A Consortium led by Kakinada Seaports Limited has won the rights to develop
and operate a coal handling terminal for 30 years at Paradip Port in Orissa by
quoting the highest revenue share price bid in a re-tender for the project.
The Kakinada Seaports Limited-Bothra Shipping Services Private
Limited-Ripley and Company consortium placed a revenue share price bid of 36.53
per cent to clinch the deal for building a deep-water terminal with a capacity
to load 10 million tonnes (mt) of coking coal a year, a spokesman of the
Paradip Port said.
Cargo handling contracts at Central Government-owned ports are decided on
the basis of revenue share — the entity willing to share the most from its
annual revenues will get the deal.
The Kakinada Seaports consortium was issued a letter of award (LoA) for the
project after the board of trustees cleared the highest price bid submitted by
the group.

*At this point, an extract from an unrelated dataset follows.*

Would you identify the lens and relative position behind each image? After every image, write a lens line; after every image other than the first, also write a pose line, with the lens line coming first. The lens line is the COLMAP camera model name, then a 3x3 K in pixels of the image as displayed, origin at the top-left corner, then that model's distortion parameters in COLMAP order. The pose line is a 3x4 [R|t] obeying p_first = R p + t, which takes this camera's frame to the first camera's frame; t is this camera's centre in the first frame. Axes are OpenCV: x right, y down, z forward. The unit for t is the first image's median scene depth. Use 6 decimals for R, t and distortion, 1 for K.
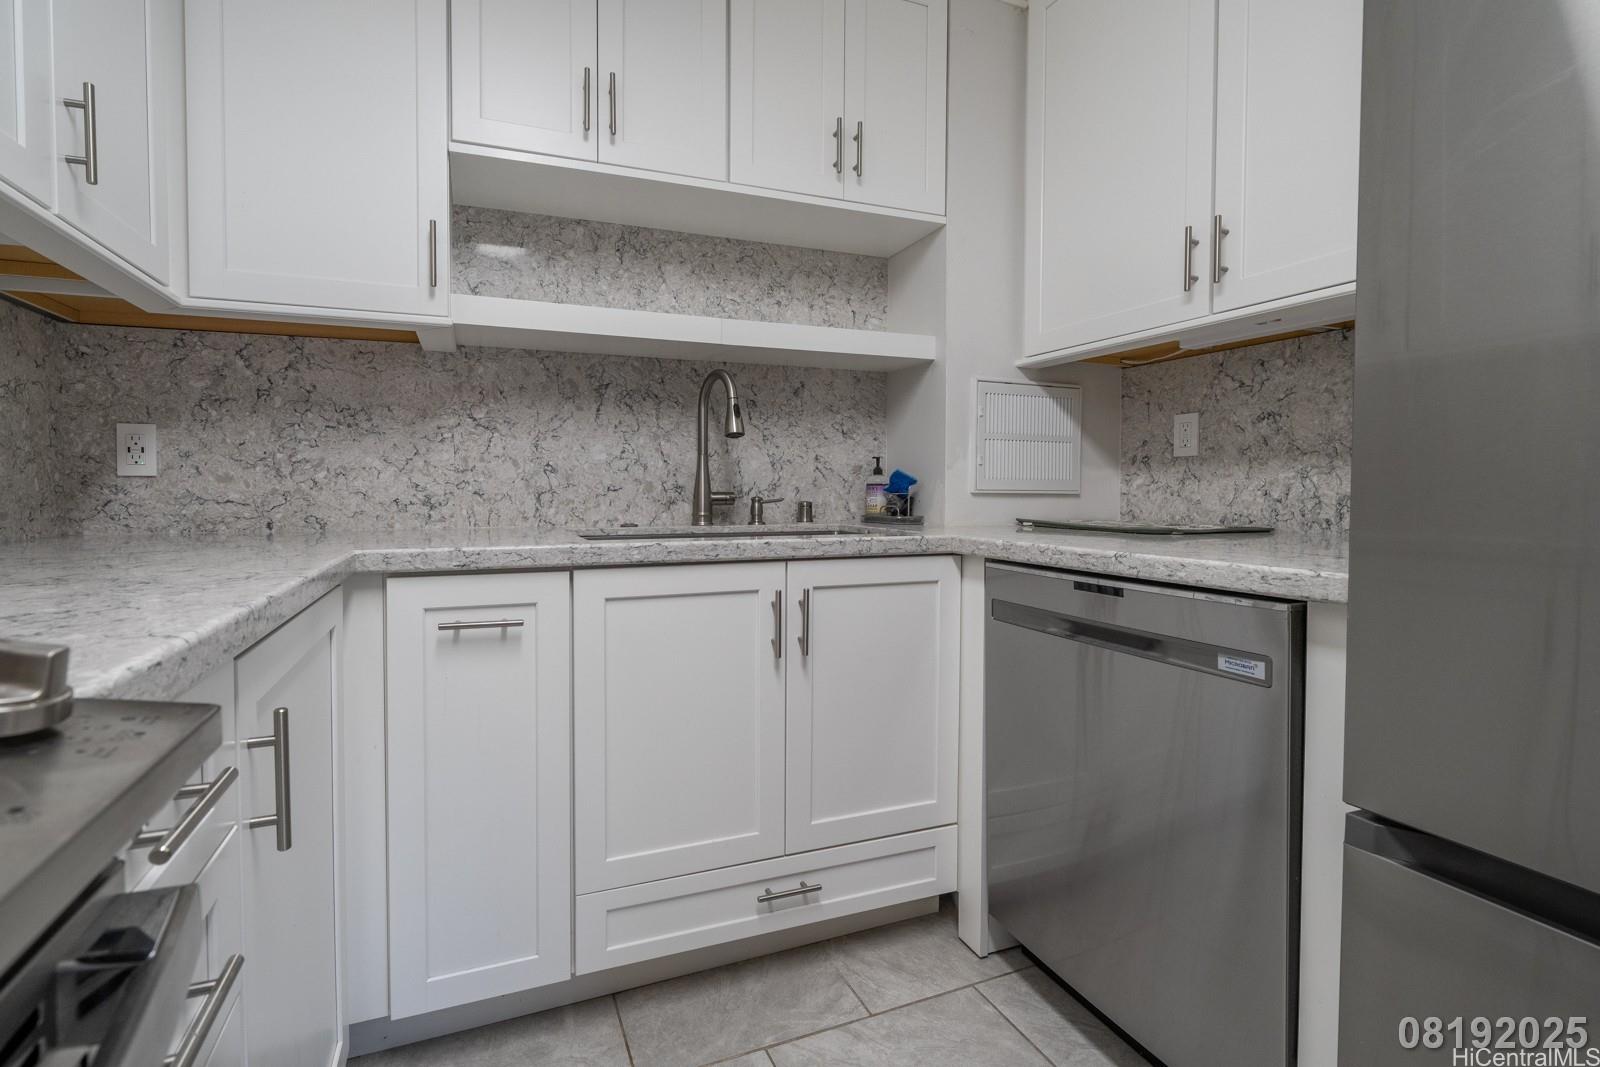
lens RADIAL K [[699.4, 0, 808.6], [0, 699.4, 535.1], [0, 0, 1]] dist [0.001546, -0.000101]
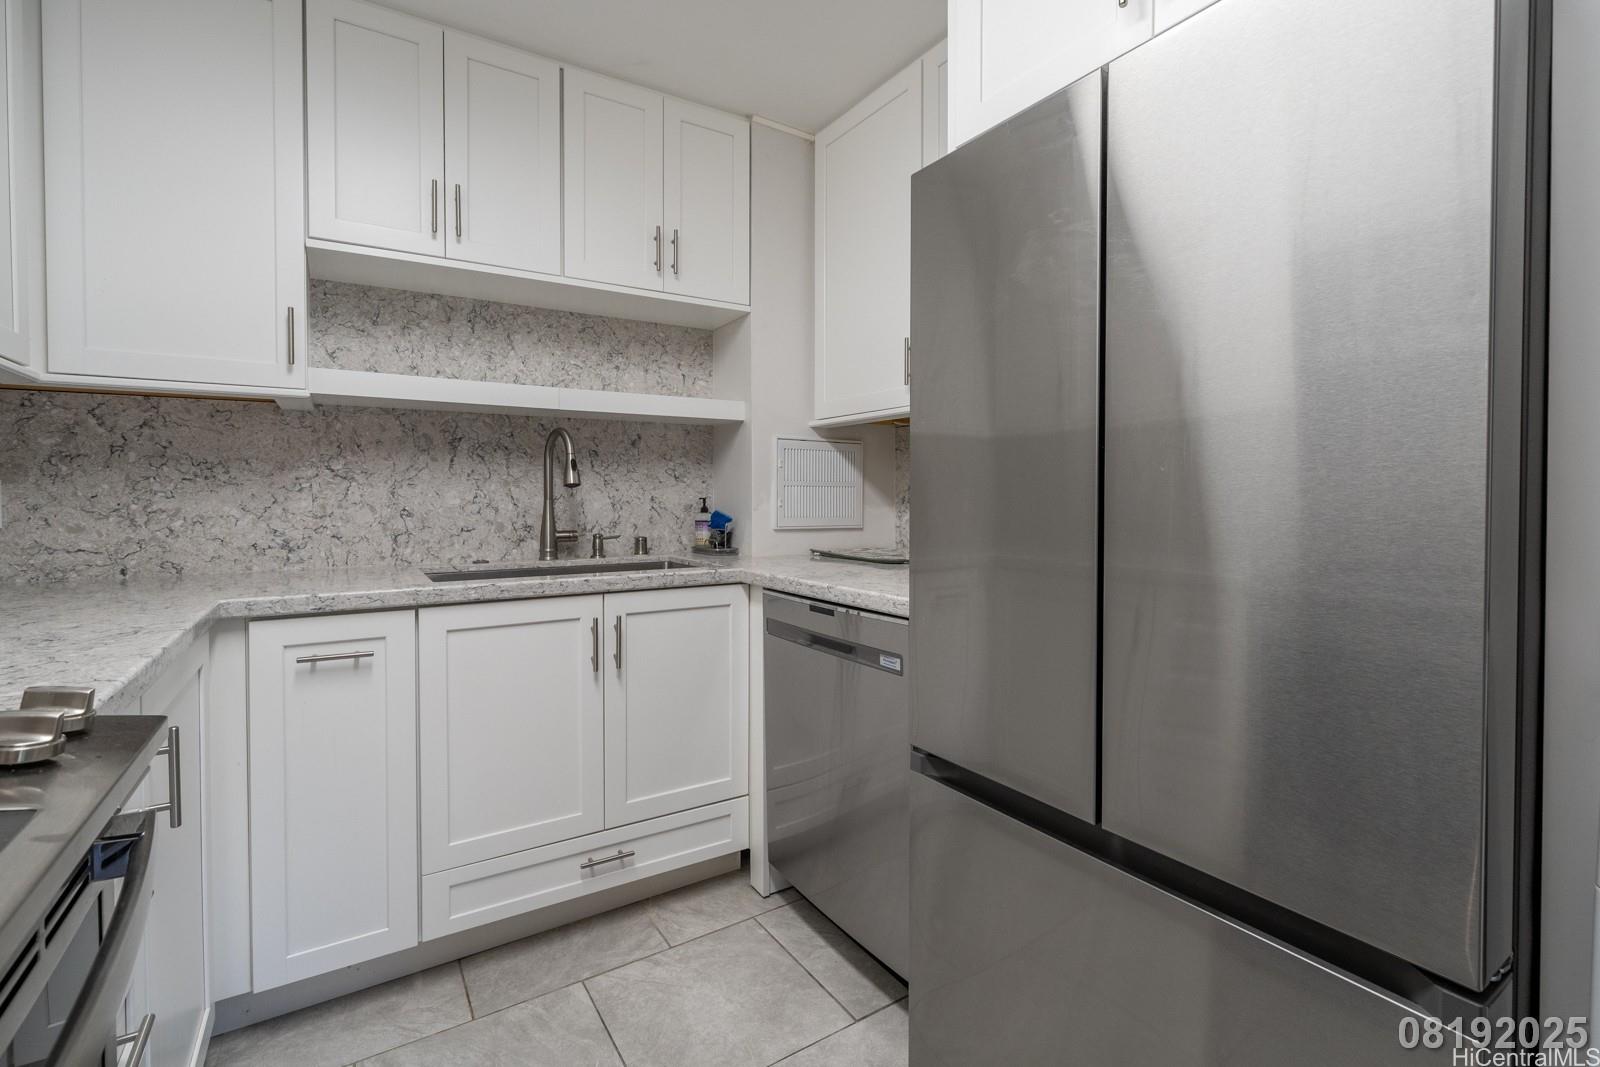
lens RADIAL K [[701.8, 0, 827.3], [0, 701.8, 522.8], [0, 0, 1]] dist [0.001758, -0.000251]
pose [[0.987162, -0.017092, 0.158807, 0.129955], [0.021201, 0.999482, -0.024219, -0.039997], [-0.158310, 0.027275, 0.987013, -0.242727]]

The concession agreement for the project will be signed in the next
A spokesman for the Kakinada Seaports consortium confirmed the development,
adding that it had accepted the LoA issued by the port trust to develop the
terminal at an estimated cost of Rs 655.56 crore.
This will be the second port project for Kakinada Seaports, the entity that
runs the deep-water port at Kakinada in Andhra Pradesh and one of the first
private ports to be developed in India. Bothra Shipping and Ripley are amongst
India’s top ship stevedoring service firms.